The consequences for bears that get into human areas are usually much greater for the animal than the humans — the general policy is that if a bear has three run-ins with humans, then they are either relocated or put down. This year, fortunately, the number of bears put down has been much smaller than previous years, Duran said.
“Last year, there was a very high stress on bears because of the drought and the lack of food,” Duran said. “They had a hard time making a living just on public lands.

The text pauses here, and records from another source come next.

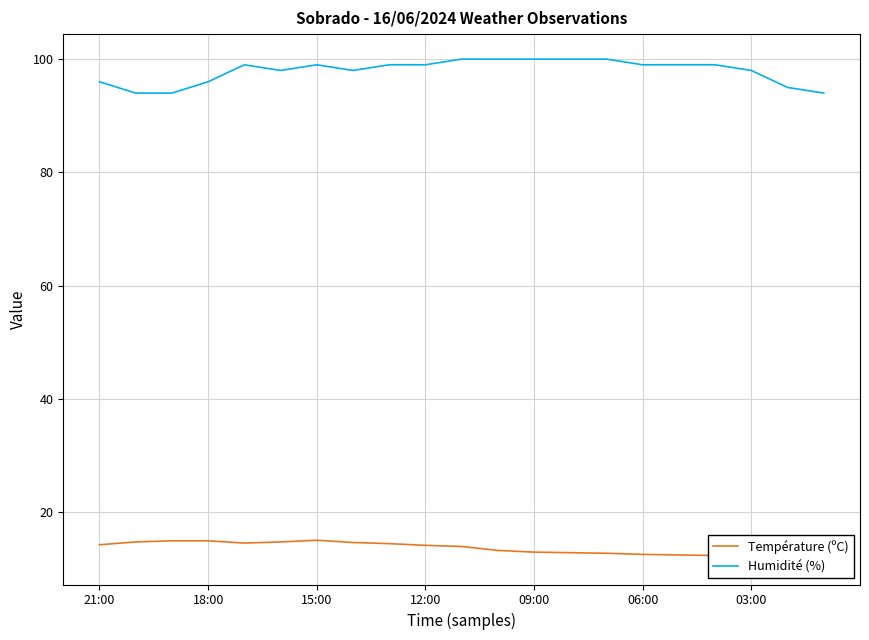

Does the chart display data point markers on the line(s)?

No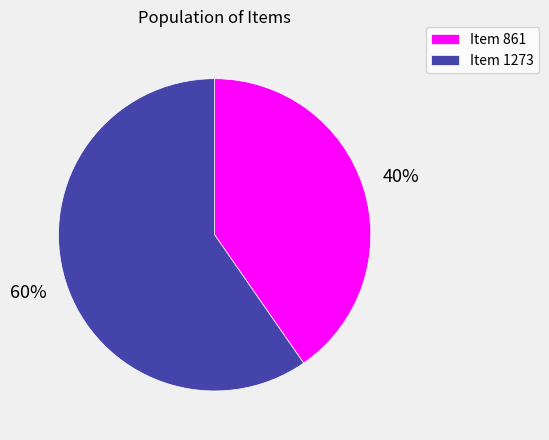

To the nearest percent, what is the combined percentage of Item 861 and Item 1273?

100%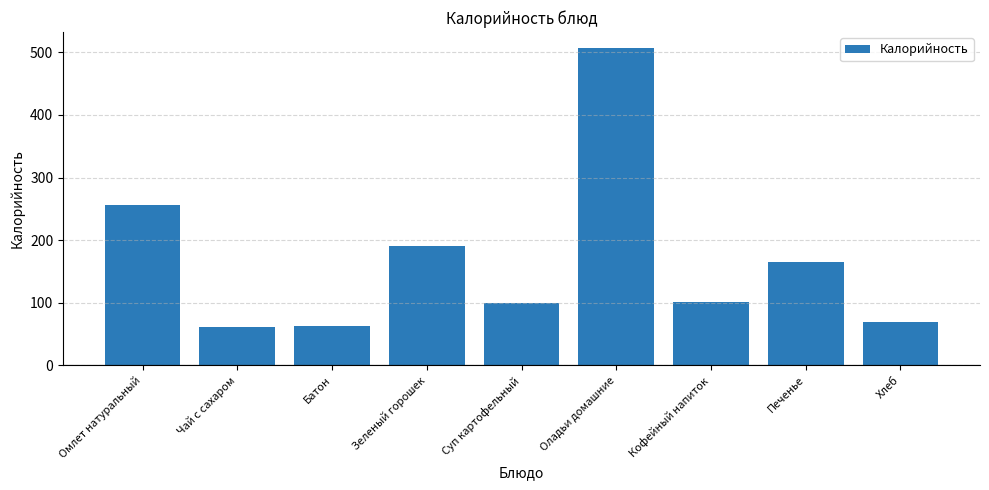

What is the label of the 8th bar from the right?

Чай с сахаром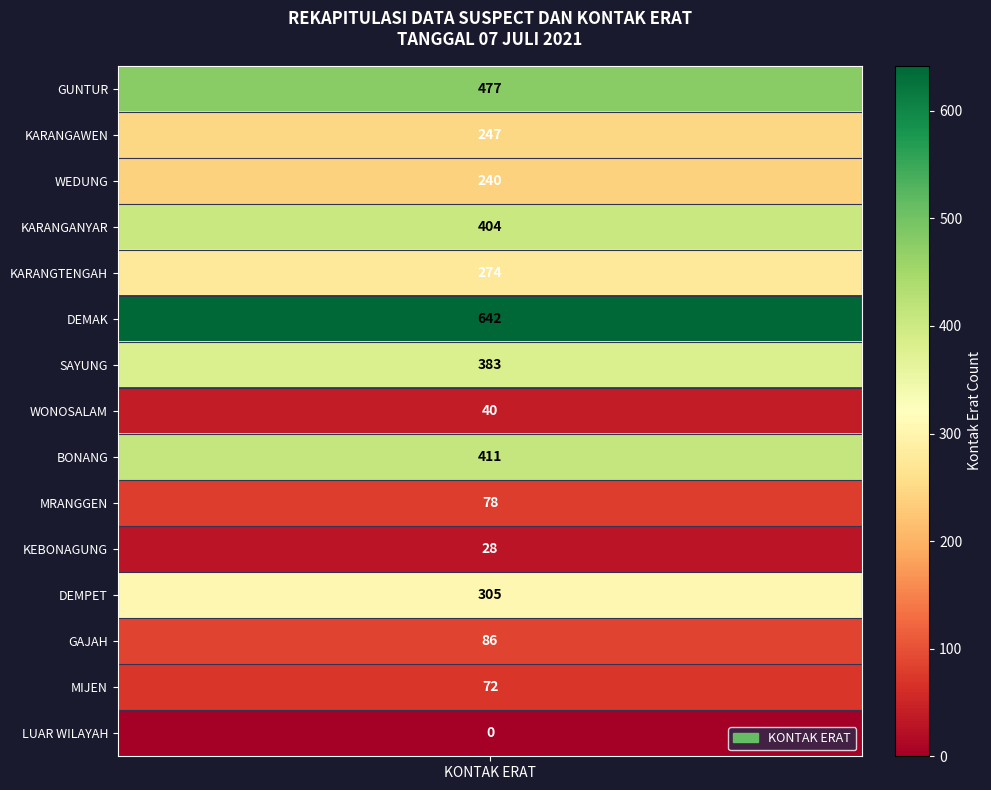

What is the ratio of the value at KEBONAGUNG to the value at WEDUNG?

0.1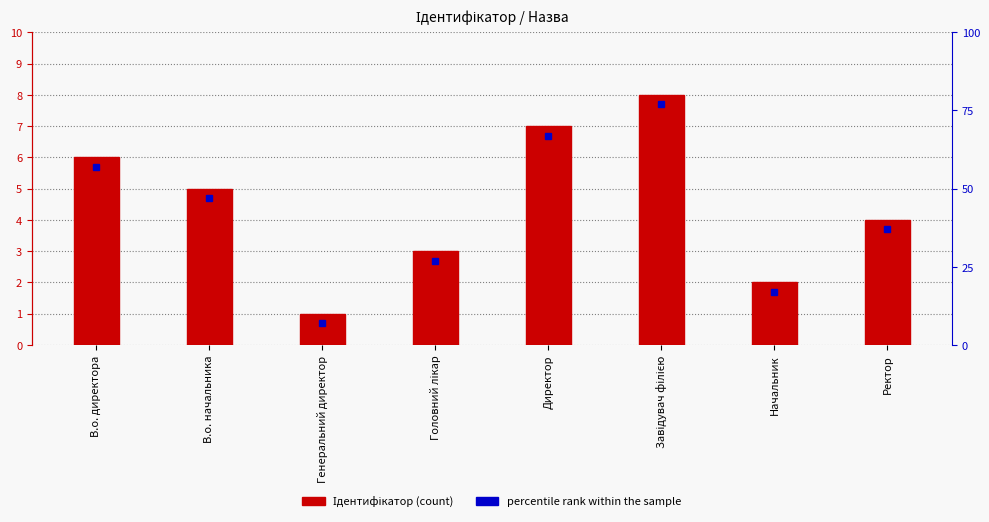

Rank the categories by value from highest to lowest.

Завідувач філією, Директор, В.о. директора, В.о. начальника, Ректор, Головний лікар, Начальник, Генеральний директор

Also this year, a lot of bears had learned those urban or suburban foraging behaviors as cubs.”
Bears emerged from hibernation this spring hungrier than usual, but thanks to an abundance of berries and acorns and new campground rules, bear problems have been kept at a minimum through the summer and fall.
Forest Service regulations in many area campsites now require campers and hikers to keep anything with an odor — food, utensils, toothpaste, deodorant, fuel, trash — either in a vehicle or in a bear-proof container.
“Co-existing with bears is a lot about changing people’s behaviors,” Duran said. “Our public frankly contributes to it because we leave scraps of food on the ground and pour grease or trash in the rings.”
She adds that there’s a misconception that bears are only attracted to food, when in reality anything with a strong odor will attract them. Not only can they smell meat carcasses up to a mile away, but once they remember a place as a food source, they don’t forget, increasing the chances that they will come back again.
Now is the time for humans to continue being vigilant as bears load up on calories from September through November in preparation for hibernation. Town and wildlife authorities remind people to continue complying with regulations both in town and on public lands. That means using bear-proof containers, following food closure regulations at campsites and packing in and packing out.
“Now they’re trying to pack on the pounds, and they eat a lot of calories in a short time. They can double their weight during this time. Food is their priority right now,” said Duran.